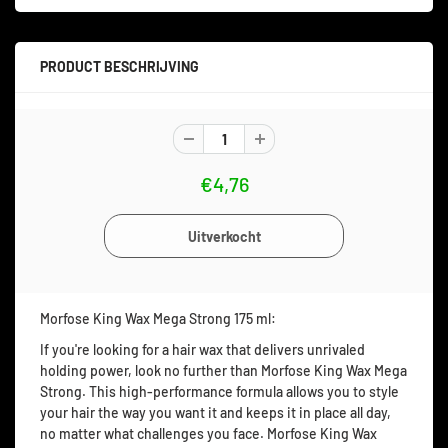
PRODUCT BESCHRIJVING
€4,76
Morfose King Wax Mega Strong 175 ml:
If you're looking for a hair wax that delivers unrivaled
holding power, look no further than Morfose King Wax Mega
Strong. This high-performance formula allows you to style
your hair the way you want it and keeps it in place all day,
no matter what challenges you face. Morfose King Wax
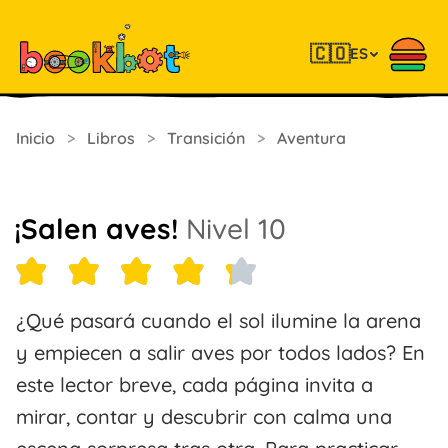
🇨🇴
ES
Inicio
>
Libros
>
Transición
>
Aventura
¡Salen aves!
Nivel 10
¿Qué pasará cuando el sol ilumine la arena
y empiecen a salir aves por todos lados? En
este lector breve, cada página invita a
mirar, contar y descubrir con calma una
*-*-*
● What is needed: Copy down every line of text in the data above word for word, leaving out the pictures.

● Result below:
PRODUCT BESCHRIJVING
€4,76
Morfose King Wax Mega Strong 175 ml:
If you're looking for a hair wax that delivers unrivaled
holding power, look no further than Morfose King Wax Mega
Strong. This high-performance formula allows you to style
your hair the way you want it and keeps it in place all day,
no matter what challenges you face. Morfose King Wax
🇨🇴
ES
Inicio
>
Libros
>
Transición
>
Aventura
¡Salen aves!
Nivel 10
¿Qué pasará cuando el sol ilumine la arena
y empiecen a salir aves por todos lados? En
este lector breve, cada página invita a
mirar, contar y descubrir con calma una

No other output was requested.